STEP 2: FROM SUMMER LEAGUE TO YEAR-ROUND
I loved summer league after all; my coach was awesome and I loved my new friends. I decided to join a club team a few years later. I honestly can’t remember why I made the switch; I don’t think it was to improve my swimming, so it was probably to spend more time with friends, or perhaps because this great frozen custard place was right next to the pool.
STEP 3: HATE SWIMMING FOR A BIT
I quit club two years later. It happens to the best of us.
STEP 4: YOU CAN TAKE THE SWIMMER OUT OF THE POOL…
…but when you’ve spent the first twelve years of your life in aquatic sports, you lack the coordination and spatial skills required to migrate to any other sport. And sweating? That thing people do in land sports? Unpleasant, to say the least. I joined my high school team after a brief hiatus, and club again shortly after.
STEP 5: FINALLY SEE SOME RESULTS
Texas swimming is very competitive. Although I’m not naturally a bad swimmer, I do lack the natural ability that some of the “greats” are born with. So, until I was old enough to motivate myself and push through hard practices, I didn’t have many big successes. My sophomore year of high school, though, after a year of two-a-days, I dropped a great deal of time and earned a letter jacket (it’s debatable as to whether I cared more about swimming or the jacket at that point). My junior year, a relay I was anchoring won State. I felt like I was on top of the world.
STEP 6: HATE SWIMMING AGAIN
My high school boyfriend came to watch one of my championship meets my senior year. I wanted to impress him by going fast. So fast, in fact, that I broke my finger coming into the wall in the first race of the meet. I taped my fingers together and kept swimming, but my times suffered. “Soul-crushing,” I believe, is the word to describe the feeling of defeat (at your own hands—or finger—no less) after a year of hard training collapses into nothing. But what do we swimmers do after a small existential crisis? We throw ourselves back in the pool and try again, which brings me to…
STEP 7: KEEP OFF THE FRESHMAN 15
I decided to swim in college, more to stay fit than anything else. I also figured it would be easier to start off swimming and then quit if I disliked it than to join after a year of eating dining hall food. Right from the start, I saw benefits left and right: I came into college with fifty friends, it was easier to focus on schoolwork when I didn’t have hours of free time in which to goof off every afternoon.

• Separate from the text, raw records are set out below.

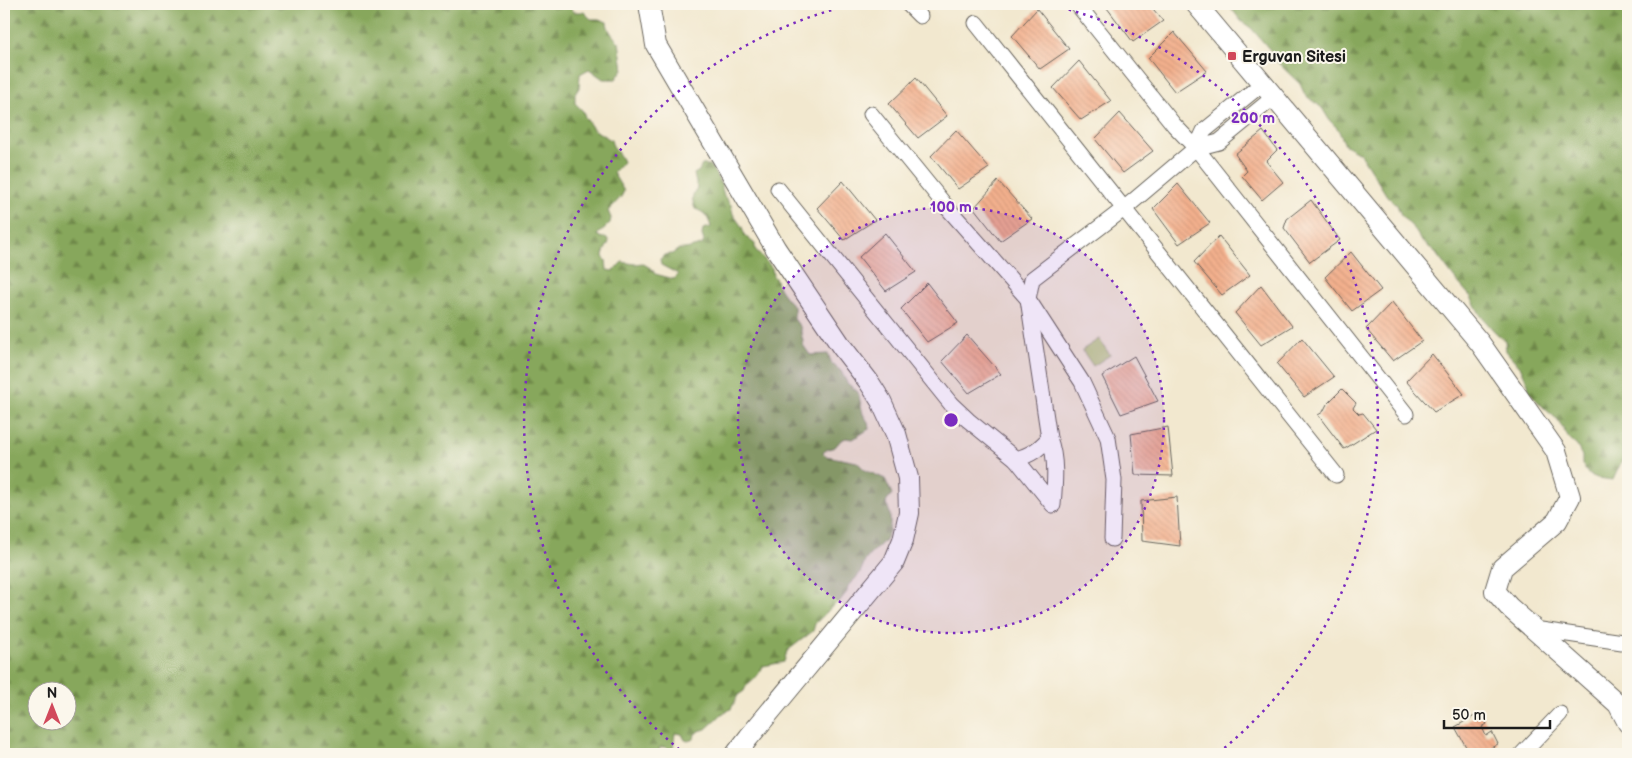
<svg xmlns="http://www.w3.org/2000/svg" width="1632" height="758" font-family="'Balsamiq Sans',sans-serif">
  <style>
    .green { fill: #aac166; stroke: #636e41 }
    .forest { fill: url(#forest-firs); stroke: #52623c; fill-rule: evenodd }
    .building { fill: url(#building-back-hatch) }
    .lines { fill: none; stroke-linecap: round; stroke-linejoin: round }
    .street-casing { stroke: #67635b; stroke-width: 17 }
    .secondary-casing { stroke: #67635b; stroke-width: 22 }
    .street { stroke: #fff; stroke-width: 15 }
    .secondary { stroke: #fff; stroke-width: 20 }
    .ring { fill: none; stroke: #7b2cbf; stroke-width: 2.5; stroke-dasharray: 2.5 5 }
    .poi-dot { fill: #d1495b; stroke: #fbf7ec; stroke-width: 2 }
    .labels { text-anchor: middle; stroke-width: 4; stroke-linejoin: round; paint-order: stroke }
    .poi-label { font-size: 16px; font-weight: bold; fill: #1c1c1c; stroke: #fbf7ec; text-anchor: start }
    .centre { fill: #7b2cbf; stroke: #fbf7ec; stroke-width: 2.5 }
    .ring-label { font-size: 15px; text-anchor: middle; font-weight: bold; fill: #7b2cbf; stroke: #fbf7ec; stroke-width: 4; stroke-linejoin: round; paint-order: stroke }
  </style>
  <defs>
    <pattern id="forest-firs" width="22" height="20" patternUnits="userSpaceOnUse" patternTransform="scale(1.25)"><rect width="22" height="20" fill="#87a75b"/><path d="M5 1l3.5 6h-7zM16 11l3.5 6h-7z" fill="#6e874a"/></pattern>
    <pattern id="building-back-hatch" width="6" height="6" patternUnits="userSpaceOnUse" patternTransform="scale(1.25)"><rect width="6" height="6" fill="#f3b08d"/><path d="M-1 5l2 2M0 0l6 6M5-1l2 2" fill="none" stroke="#d09779"/></pattern>
  </defs>
  <rect width="100%" height="100%" fill="#fbf7ec"/>
  <filter id="ink" filterUnits="userSpaceOnUse"><feTurbulence type="fractalNoise" baseFrequency=".02" numOctaves="2"/><feDisplacementMap in="SourceGraphic" scale="10" xChannelSelector="R" yChannelSelector="G"/><feConvolveMatrix kernelMatrix="1 2 1 2 8 2 1 2 1" color-interpolation-filters="sRGB"/></filter>
  <filter id="wash" filterUnits="userSpaceOnUse"><feTurbulence type="fractalNoise" baseFrequency=".0096" numOctaves="4" result="noise"/><feDisplacementMap in="SourceGraphic" scale="20" xChannelSelector="R" yChannelSelector="G"/><feGaussianBlur stdDeviation="1.12" result="paint"/><feColorMatrix in="noise" values="0 0 0 0 0 0 0 0 0 0 0 0 0 0 0 0 0 1.4 0 .05"/><feComposite in="paint" operator="in"/></filter>
  <g filter="url(#wash)">
    <rect width="100%" height="100%" fill="#f2e8cf"/>
    <!-- green -->
    <polygon class="green" points="1099,339 1110,355 1093,366 1082,350"/>
    <!-- forest -->
    <g class="forest">
      <path d="M4 4H572L570 6 574 12H584L591 19H599L607 22C608 31 613 36 619 42L623 69 616 79H603L589 69 580 74 579 88 575 94V103L583 111 585 117 593 129 611 140C613 150 620 153 623 162L613 173 624 191 621 197 608 211 611 218 610 223 597 235 602 238 606 237 609 241C608 247 603 250 603 257L606 260 607 270 613 271 622 262 635 264 642 263 652 269 655 274 674 279 677 276 678 274 661 265 660 259 664 255 672 254 679 249C688 250 694 246 702 245L704 241 702 235 703 229 711 227C708 217 705 212 695 209 692 200 691 195 697 188L694 174 699 171 702 165H710L721 184 724 196 731 205 733 214 742 227 745 236 755 244V249L772 268 773 276 776 279C776 287 788 301 794 306V319L801 328C800 335 804 339 803 345L810 355 828 354 832 364 841 371 847 383 858 392 863 414 868 422 869 429 853 439 846 438 841 440 835 447 826 450 823 453 826 456 857 462 865 470 885 479 892 494 887 500 886 505C890 511 890 513 890 520 891 543 876 545 865 561 862 567 861 574 856 578 854 581 850 583 848 586L847 592 839 602 835 604 815 624 813 631 787 651 784 662 763 666C758 679 747 681 744 691L738 695 731 709 722 714 706 729 699 731 695 734 694 739 688 741 685 740 682 734 675 733 673 749 669 750 665 747H660L659 754H4ZM38 690H68V720H38Z"/>
      <polygon points="1228,4 1628,4 1628,437 1623,445 1623,458 1613,480 1597,478 1588,474 1582,464 1582,456 1577,446 1569,439 1558,420 1544,408 1529,392 1528,384 1521,368 1506,351 1505,341 1494,331 1481,316 1471,297 1455,279 1434,251 1420,240 1416,231 1401,215 1397,205 1387,196 1360,153 1345,145 1338,129 1330,121 1322,108 1305,95 1300,84 1273,58 1271,51 1251,28 1241,21"/>
    </g>
    <g id="blocks">
      <!-- building -->
      <g class="building">
        <polygon points="1111,4 1149,4 1163,21 1133,42 1107,8"/>
        <polygon points="1037,9 1069,49 1040,69 1012,36"/>
        <polygon points="1174,32 1207,71 1175,92 1148,58"/>
        <polygon points="1079,61 1111,101 1081,120 1053,88"/>
        <polygon points="916,78 947,116 918,138 889,104"/>
        <polygon points="1120,113 1153,151 1123,173 1095,139"/>
        <polygon points="956,130 989,168 958,189 931,156"/>
        <polygon points="1263,131 1277,150 1266,161 1283,182 1262,200 1242,176 1247,171 1235,154"/>
        <polygon points="843,181 875,220 844,240 817,208"/>
        <polygon points="998,181 1032,219 1000,241 974,208"/>
        <polygon points="1178,184 1210,223 1179,244 1153,209"/>
        <polygon points="1311,200 1340,240 1310,262 1284,228 1287,219"/>
        <polygon points="885,233 916,272 886,291 859,257"/>
        <polygon points="1219,236 1250,275 1222,295 1194,262"/>
        <polygon points="1351,252 1381,290 1352,311 1325,277"/>
        <polygon points="927,283 958,323 927,342 901,309"/>
        <polygon points="1261,285 1292,326 1261,345 1235,313"/>
        <polygon points="1392,302 1422,341 1393,361 1366,329"/>
        <polygon points="967,335 1001,374 969,393 942,361"/>
        <polygon points="1302,338 1334,377 1304,397 1277,364"/>
        <polygon points="1432,354 1464,394 1434,412 1406,381"/>
        <polygon points="1134,356 1158,401 1121,414 1102,376"/>
        <polygon points="1342,389 1356,403 1353,408 1359,414 1363,413 1376,429 1346,448 1344,449 1318,415 1323,412 1327,404"/>
        <polygon points="1168,427 1173,476 1135,475 1131,434"/>
        <polygon points="1177,497 1180,546 1142,541 1141,501"/>
        <polygon points="1480,713 1487,724 1482,727 1486,736 1492,732 1498,744 1480,754 1470,754 1455,727"/>
      </g>
    </g>
  </g>
  <g filter="url(#ink)">
    <use href="#blocks" fill-opacity="0" stroke="#67635b" stroke-width="1"/>
    <g class="lines">
      <defs>
        <g id="street">
          <polyline points="908,4 920,16"/>
          <polyline points="1077,4 1174,125 1196,148 1406,414"/>
          <polyline points="976,23 1336,475"/>
          <polyline points="871,114 945,205 1028,299 1082,382 1108,438 1114,480 1112,539"/>
          <polyline points="1196,148 1219,142 1274,97"/>
          <path d="M778 189 951 404 968 420 1016 459 1053 505C1055 482 1057 459 1049 438L1028 299 1032 279 1125 208 1196 148 1204 131 1263 83"/>
          <path d="M1016 459C1031 455 1039 449 1049 438"/>
          <polyline points="1534,629 1622,642 1628,644"/>
          <polyline points="1522,754 1560,714"/>
        </g>
        <g id="secondary">
          <polyline points="649,4 656,45 776,249 842,347 869,382 881,401 896,434 908,478 909,513 903,540 894,562 749,737 736,754"/>
          <polyline points="1196,4 1480,343 1556,451 1570,497 1557,521 1502,568 1495,591 1509,607 1618,704 1628,723"/>
        </g>
      </defs>
      <!-- street casing -->
      <use href="#street" class="street-casing"/>
      <!-- secondary casing -->
      <use href="#secondary" class="secondary-casing"/>
      <!-- street -->
      <use href="#street" class="street"/>
      <!-- secondary -->
      <use href="#secondary" class="secondary"/>
    </g>
  </g>
  <!-- distance rings -->
  <circle cx="951" cy="420" r="213" fill="#7b2cbf" fill-opacity=".12"/>
  <g class="ring">
    <circle cx="951" cy="420" r="213"/>
    <path d="M685 754A427 427 0 0 1 855 4M1047 4A427 427 0 0 1 1217 754"/>
  </g>
  <!-- markers -->
  <rect class="poi-dot" x="1227" y="51" width="10" height="10" rx="2.5"/>
  <g class="labels">
    <!-- poi labels -->
    <g class="poi-label">
      <text x="1242" y="62">Erguvan Sitesi</text>
    </g>
  </g>
  <circle cx="951" cy="420" r="8" class="centre"/>
  <g class="ring-label">
    <text x="1253" y="123">200 m</text>
    <text x="951" y="212">100 m</text>
  </g>
  <!-- margin -->
  <rect width="1632" height="758" fill="none" stroke="#fbf7ec" stroke-width="20"/>
  <!-- north arrow -->
  <g transform="translate(52 706)"><circle r="24" fill="#fbf7ec" stroke="#a29f99"/>
  <path d="M0-4L9 19L0 12L-9 19Z" fill="#d1495b"/>
  <text y="-8" font-size="14" font-weight="bold" text-anchor="middle" fill="#1c1c1c">N</text>
  </g>
  <!-- scale -->
  <path d="M1444 720v8h106v-8" fill="none" stroke="#1c1c1c" stroke-width="2.5"/>
  <text x="1452" y="720" font-size="15" fill="#1c1c1c" stroke="#fbf7ec" stroke-width="4" paint-order="stroke">50 m</text>
</svg>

Exercise kept my mental health in a good place, and adding weightlifting to my training yielded big improvements. Although my first Conference Championship meet was rather “meh,” the experience as a whole was so rewarding that I barely cared about my times.
STEP 8: REAP THE REWARDS
Last semester—the first of my junior year—I finally saw some major time improvements. I think I finally learned to let go; I’m much easier on myself and I barely even look at my times anymore. Ironically, the less I care about my time, the faster it becomes. But you can’t pretend to not care when you really do (I’ve tried doing that. It doesn’t work); it takes time, and maturity, and maybe 15 years of swimming to finally reach a point where you’re confident enough in yourself and your abilities to be just as happy laughing off a 1:10 in the 50 Free as celebrating a :24.
Now that I’m reaching the end of my swimming career and facing the unknown of the Adult World, I’m realizing just how profoundly the sport has affected me. I’ve learned how to set and meet goals from an early age. I have a strong work ethic. My heart and joints are in great condition, so my future knee problems can set in at 32 instead of 31. And I have a group of strange, wonderful, aquatic lifelong friends. So, take it from me—it’s worth it to become a lifelong swimmer. Maybe you’re currently in love with the sport, in which case, great! Keep it up! But if you and swimming are taking a little break and seeing other sports, just make sure to give it another shot. You’ll thank yourself for it.